Unmanned Aerial Vehicles (UAVs) combined with Intelligent Reflective Surfaces (IRSs) represent a cutting-edge technology for improving the channel capacity of wireless communications, by capitalizing on UAVs' 3D mobility coupled with the IRSs' smart radio capabilities. This work envisions a scenario in which a swarm of UAVs equipped with IRSs serves multiple Internet of Things (IoT) Ground Nodes (GNs) concurrently transmitting to a single Base Station (BS) via OFDMA. The huge number of passive elements composing the IRSs introduces a significant complexity in the mission design. Therefore, each IRS is divided into patches that can be simultaneously used to serve different nodes. Considering general Rician fading, a comprehensive channel model for IRS-assisted UAV-aided networks is derived.
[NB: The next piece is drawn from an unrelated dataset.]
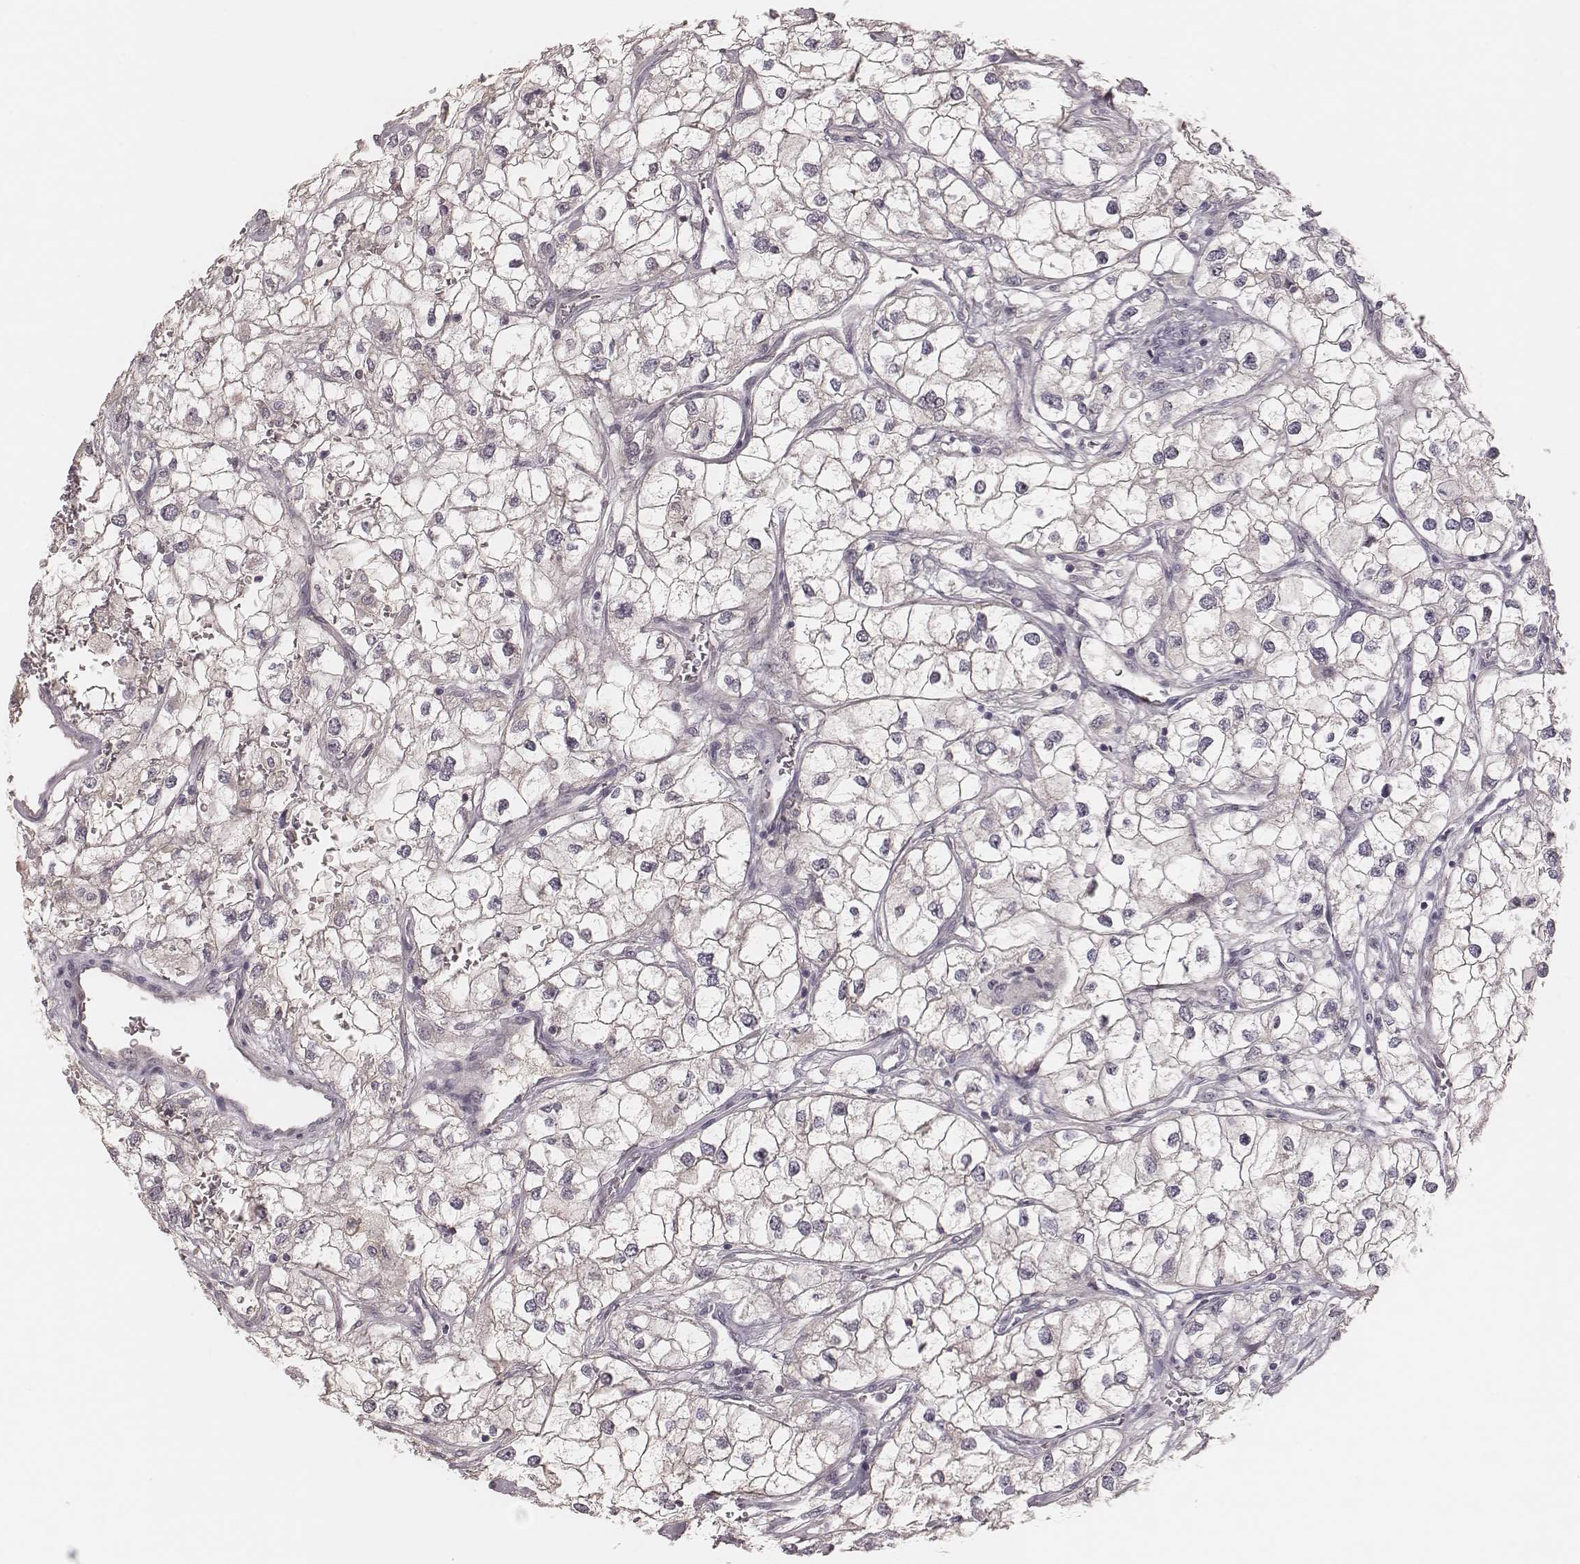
{"staining": {"intensity": "negative", "quantity": "none", "location": "none"}, "tissue": "renal cancer", "cell_type": "Tumor cells", "image_type": "cancer", "snomed": [{"axis": "morphology", "description": "Adenocarcinoma, NOS"}, {"axis": "topography", "description": "Kidney"}], "caption": "Tumor cells are negative for protein expression in human renal cancer (adenocarcinoma).", "gene": "FAM13B", "patient": {"sex": "male", "age": 59}}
Then, a multi-objective mixed-integer non-linear programming problem is conceived to maximize the sum-rate of the GNs and, at the same time, minimize the difference among the users' data rates, by jointly optimizing the trajectories and the phase shift matrices. This non-convex problem, reformulated in terms of scheduling (i.e., patch-GN assignment), is challenging to solve. Hence, it is rearranged as a Markov Decision Process and a quasi-optimal solution is obtained via Deep Reinforcement Learning. Extensive simulation analysis is performed to validate the results and the accuracy of the proposed model.